WHAT TO PRODUCE:
Each line below from the one containing "roupas na cidade de Itu." through the one containing "preparazione specifica ai test de" is to be given again exactly, and no line outside that span.

....

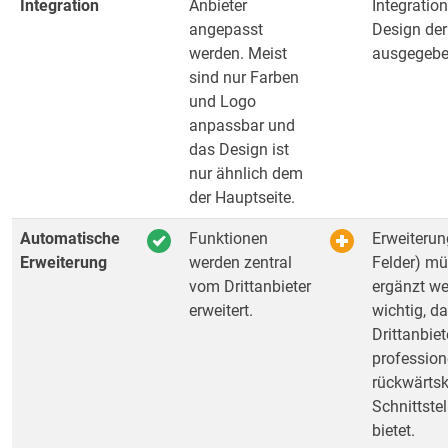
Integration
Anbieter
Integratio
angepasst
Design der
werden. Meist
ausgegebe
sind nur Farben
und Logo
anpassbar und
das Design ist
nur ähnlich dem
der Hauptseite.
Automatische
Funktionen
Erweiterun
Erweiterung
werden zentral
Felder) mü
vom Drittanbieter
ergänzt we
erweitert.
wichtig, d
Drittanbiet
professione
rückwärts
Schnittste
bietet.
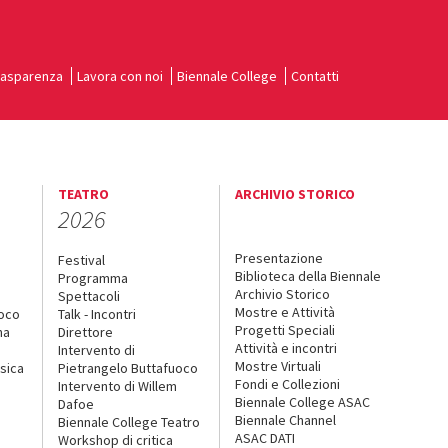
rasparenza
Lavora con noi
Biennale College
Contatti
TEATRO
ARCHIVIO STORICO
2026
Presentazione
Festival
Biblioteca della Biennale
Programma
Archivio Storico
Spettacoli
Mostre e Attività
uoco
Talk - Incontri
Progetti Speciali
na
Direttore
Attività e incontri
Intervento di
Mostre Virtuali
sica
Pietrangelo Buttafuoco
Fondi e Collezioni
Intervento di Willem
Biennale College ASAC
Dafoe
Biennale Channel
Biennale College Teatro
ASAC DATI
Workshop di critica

....

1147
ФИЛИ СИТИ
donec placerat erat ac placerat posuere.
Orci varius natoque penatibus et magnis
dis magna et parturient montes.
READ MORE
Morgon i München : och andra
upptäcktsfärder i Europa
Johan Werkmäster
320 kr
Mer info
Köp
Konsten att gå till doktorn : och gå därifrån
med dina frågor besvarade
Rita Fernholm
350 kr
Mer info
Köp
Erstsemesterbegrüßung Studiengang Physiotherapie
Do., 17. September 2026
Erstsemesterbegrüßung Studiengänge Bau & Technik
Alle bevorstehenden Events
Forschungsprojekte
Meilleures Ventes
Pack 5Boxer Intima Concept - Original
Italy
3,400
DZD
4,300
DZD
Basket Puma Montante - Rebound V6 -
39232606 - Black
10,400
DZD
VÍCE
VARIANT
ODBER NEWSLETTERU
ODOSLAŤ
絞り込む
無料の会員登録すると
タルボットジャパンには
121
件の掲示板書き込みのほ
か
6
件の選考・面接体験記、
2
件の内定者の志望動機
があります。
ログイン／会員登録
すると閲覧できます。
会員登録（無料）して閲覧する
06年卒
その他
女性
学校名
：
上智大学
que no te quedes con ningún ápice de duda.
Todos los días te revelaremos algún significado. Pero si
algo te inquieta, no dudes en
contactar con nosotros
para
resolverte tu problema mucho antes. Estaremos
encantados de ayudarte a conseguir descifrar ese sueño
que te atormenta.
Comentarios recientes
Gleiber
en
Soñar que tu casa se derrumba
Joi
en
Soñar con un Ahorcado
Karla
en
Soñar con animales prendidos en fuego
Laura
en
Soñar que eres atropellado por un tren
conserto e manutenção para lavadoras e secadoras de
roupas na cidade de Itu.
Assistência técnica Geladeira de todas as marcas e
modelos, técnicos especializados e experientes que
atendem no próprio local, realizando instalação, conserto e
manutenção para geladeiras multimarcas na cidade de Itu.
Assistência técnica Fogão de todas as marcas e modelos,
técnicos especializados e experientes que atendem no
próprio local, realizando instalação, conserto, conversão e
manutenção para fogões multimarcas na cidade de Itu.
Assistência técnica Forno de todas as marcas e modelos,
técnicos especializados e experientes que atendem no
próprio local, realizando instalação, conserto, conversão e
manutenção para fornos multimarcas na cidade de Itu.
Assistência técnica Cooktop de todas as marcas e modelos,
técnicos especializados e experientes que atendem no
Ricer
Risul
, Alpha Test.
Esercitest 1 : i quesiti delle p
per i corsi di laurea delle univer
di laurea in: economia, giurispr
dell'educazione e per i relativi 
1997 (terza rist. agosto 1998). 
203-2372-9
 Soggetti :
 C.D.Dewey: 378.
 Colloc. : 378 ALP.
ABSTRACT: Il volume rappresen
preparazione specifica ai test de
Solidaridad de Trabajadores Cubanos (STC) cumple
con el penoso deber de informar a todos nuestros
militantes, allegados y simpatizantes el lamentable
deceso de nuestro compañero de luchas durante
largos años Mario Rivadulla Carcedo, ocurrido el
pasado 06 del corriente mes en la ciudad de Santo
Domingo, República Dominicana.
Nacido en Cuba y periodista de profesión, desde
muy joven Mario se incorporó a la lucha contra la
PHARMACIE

....

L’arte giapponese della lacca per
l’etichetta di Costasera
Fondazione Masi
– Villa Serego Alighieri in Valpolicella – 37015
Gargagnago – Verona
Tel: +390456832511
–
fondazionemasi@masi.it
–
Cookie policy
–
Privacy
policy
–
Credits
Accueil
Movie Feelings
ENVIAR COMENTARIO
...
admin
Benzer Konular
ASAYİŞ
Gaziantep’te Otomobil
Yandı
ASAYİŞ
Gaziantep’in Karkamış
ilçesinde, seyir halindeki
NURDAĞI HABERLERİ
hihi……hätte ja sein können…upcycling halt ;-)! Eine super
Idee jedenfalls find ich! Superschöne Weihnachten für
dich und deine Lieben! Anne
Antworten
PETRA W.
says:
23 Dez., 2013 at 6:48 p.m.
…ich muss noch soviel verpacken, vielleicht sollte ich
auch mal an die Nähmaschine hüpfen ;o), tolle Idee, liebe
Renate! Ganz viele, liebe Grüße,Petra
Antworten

....

RESPONSE TO THE TASK:
roupas na cidade de Itu.
Assistência técnica Geladeira de todas as marcas e
modelos, técnicos especializados e experientes que
atendem no próprio local, realizando instalação, conserto e
manutenção para geladeiras multimarcas na cidade de Itu.
Assistência técnica Fogão de todas as marcas e modelos,
técnicos especializados e experientes que atendem no
próprio local, realizando instalação, conserto, conversão e
manutenção para fogões multimarcas na cidade de Itu.
Assistência técnica Forno de todas as marcas e modelos,
técnicos especializados e experientes que atendem no
próprio local, realizando instalação, conserto, conversão e
manutenção para fornos multimarcas na cidade de Itu.
Assistência técnica Cooktop de todas as marcas e modelos,
técnicos especializados e experientes que atendem no
Ricer
Risul
, Alpha Test.
Esercitest 1 : i quesiti delle p
per i corsi di laurea delle univer
di laurea in: economia, giurispr
dell'educazione e per i relativi 
1997 (terza rist. agosto 1998). 
203-2372-9
 Soggetti :
 C.D.Dewey: 378.
 Colloc. : 378 ALP.
ABSTRACT: Il volume rappresen
preparazione specifica ai test de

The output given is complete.